THANK YOU Random Coder! That did the trick. Apparently my earlier attempts were unsuccessful because the problem I was trying to solve was not the problem I actually had :) Specifically I went to whatsmyuseragent.com and my browser id'd as Mozilla/5.0 (Windows NT 6.1; WOW64) AppleWebKit/537.36 (KHTML, like Gecko) Chrome/41.0.2272.101 Safari/537.36 . I put that, in quotes, instead of just Mozilla as the argument of the -U option, and now I get back an mp3 file with proper Russian audio in it. Much victory.
Re: [Bug-wget] Incorrect handling of Cyrillic characters in http request - any workaround?
On 01/04/15 00:16, Stephen Wells wrote: Hi Tim, Sorry for the ambiguity. To be more specific, the file name is fine: in the shell script the file name $*.mp3 expands correctly to e.g. мазать.mp3 . The audio within the file consists of the Google robot voice reading the string of percent-escaped characters literally, not reading the Russian word. I will try Random Coder's suggestion of a more complete user agent string - apparently http://whatsmyuseragent.com/ is a handy way to find out what your browser claims to be :) I remember google had a parameter for the encoding. It may be worth explicitly noting that it's utf-8, it may be using a fallback based on the User-Agent.

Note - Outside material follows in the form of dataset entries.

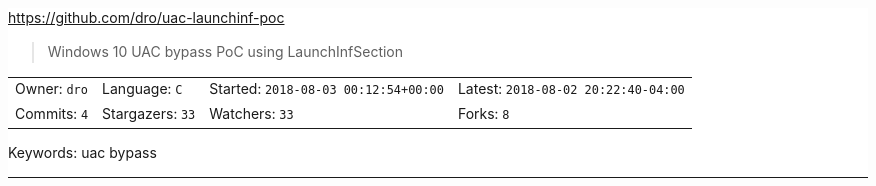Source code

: https://github.com/dro/uac-launchinf-poc
<blockquote>
Windows 10 UAC bypass PoC using LaunchInfSection
</blockquote>

<table><tr>
<tr><td>Owner: <code>dro</code></td>
    <td>Language: <code>C</code></td>
    <td>Started: <code>2018-08-03 00:12:54+00:00</code></td>
    <td>Latest: <code>2018-08-02 20:22:40-04:00</code></td></tr>
<tr><td>Commits: <code>4</code></td>
    <td>Stargazers: <code>33</code></td>
    <td>Watchers: <code>33</code></td>
    <td>Forks: <code>8</code></td></tr>
</table>
Keywords: uac bypass

---

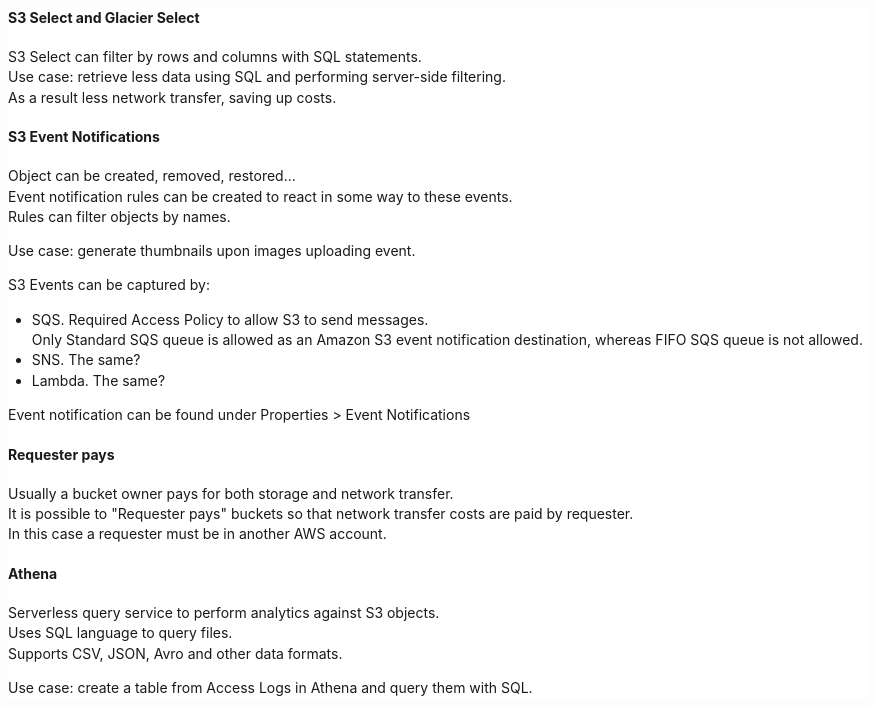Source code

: #### S3 Select and Glacier Select
S3 Select can filter by rows and columns with SQL statements.\
Use case: retrieve less data using SQL and performing server-side filtering.\
As a result less network transfer, saving up costs.

#### S3 Event Notifications
Object can be created, removed, restored...\
Event notification rules can be created to react in some way to these events.\
Rules can filter objects by names.

Use case: generate thumbnails upon images uploading event.

S3 Events can be captured by:
* SQS. Required Access Policy to allow S3 to send messages.\
Only Standard SQS queue is allowed as an Amazon S3 event notification destination, whereas FIFO SQS queue is not allowed.
* SNS. The same?
* Lambda. The same?

Event notification can be found under Properties > Event Notifications

#### Requester pays
Usually a bucket owner pays for both storage and network transfer.\
It is possible to "Requester pays" buckets so that network transfer costs are paid by requester.\
In this case a requester must be in another AWS account.

#### Athena
Serverless query service to perform analytics against S3 objects.\
Uses SQL language to query files.\
Supports CSV, JSON, Avro and other data formats.

Use case: create a table from Access Logs in Athena  and query them with SQL.

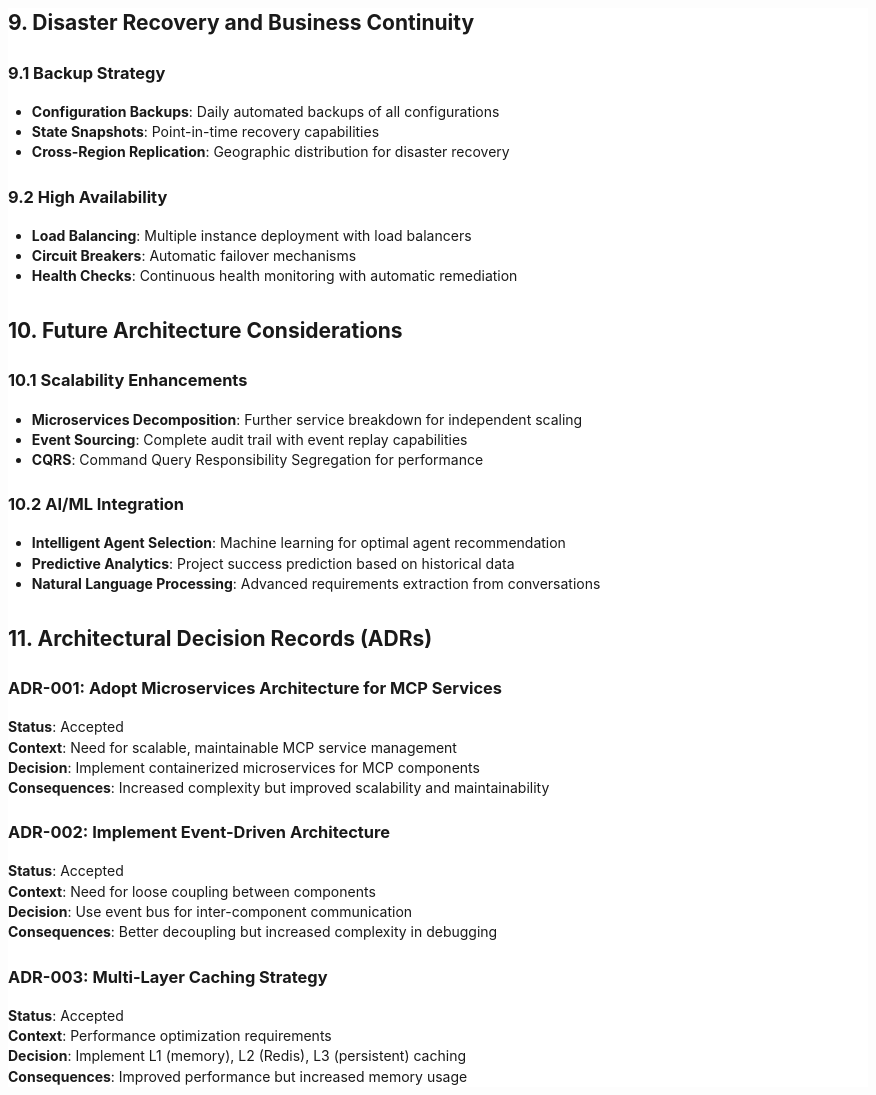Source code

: ## 9. Disaster Recovery and Business Continuity

### 9.1 Backup Strategy

- **Configuration Backups**: Daily automated backups of all configurations
- **State Snapshots**: Point-in-time recovery capabilities
- **Cross-Region Replication**: Geographic distribution for disaster recovery

### 9.2 High Availability

- **Load Balancing**: Multiple instance deployment with load balancers
- **Circuit Breakers**: Automatic failover mechanisms  
- **Health Checks**: Continuous health monitoring with automatic remediation

## 10. Future Architecture Considerations

### 10.1 Scalability Enhancements

- **Microservices Decomposition**: Further service breakdown for independent scaling
- **Event Sourcing**: Complete audit trail with event replay capabilities
- **CQRS**: Command Query Responsibility Segregation for performance

### 10.2 AI/ML Integration

- **Intelligent Agent Selection**: Machine learning for optimal agent recommendation
- **Predictive Analytics**: Project success prediction based on historical data
- **Natural Language Processing**: Advanced requirements extraction from conversations

## 11. Architectural Decision Records (ADRs)

### ADR-001: Adopt Microservices Architecture for MCP Services
**Status**: Accepted  
**Context**: Need for scalable, maintainable MCP service management  
**Decision**: Implement containerized microservices for MCP components  
**Consequences**: Increased complexity but improved scalability and maintainability

### ADR-002: Implement Event-Driven Architecture
**Status**: Accepted  
**Context**: Need for loose coupling between components  
**Decision**: Use event bus for inter-component communication  
**Consequences**: Better decoupling but increased complexity in debugging

### ADR-003: Multi-Layer Caching Strategy
**Status**: Accepted  
**Context**: Performance optimization requirements  
**Decision**: Implement L1 (memory), L2 (Redis), L3 (persistent) caching  
**Consequences**: Improved performance but increased memory usage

Re: [Bug-wget] Incorrect handling of Cyrillic characters in http request - any workaround?
On Tue, Mar 31, 2015 at 10:11 AM, Stephen Wells sawells.2...@gmail.com wrote: Dear all - I am currently trying to use wget to obtain mp3 files from the Google Translate TTS system. In principle this can be done using: wget -U Mozilla -O ${string}.mp3 http://translate.google.com/translate_tts?tl=TLq=${string}; ... http://translate.google.com/translate_tts?tl=ruq=%D0%BC%D0%B0%D0%B7%D0%B0%D1%82%D1%8C This of course produces a string of gibberish in the resulting mp3 file! That URL is correct, it's what you'll see a browser send across the wire for the same string. Google is producing gibberish because of some User-agent sniffing that they appear to be doing. If you change the user agent to something that's more complete, like Mozilla/5.0 (Windows NT 6.1) AppleWebKit/537.36 (KHTML, like Gecko) Chrome/41.0.2228.0 Safari/537.36 instead of just Mozilla, it should work correctly.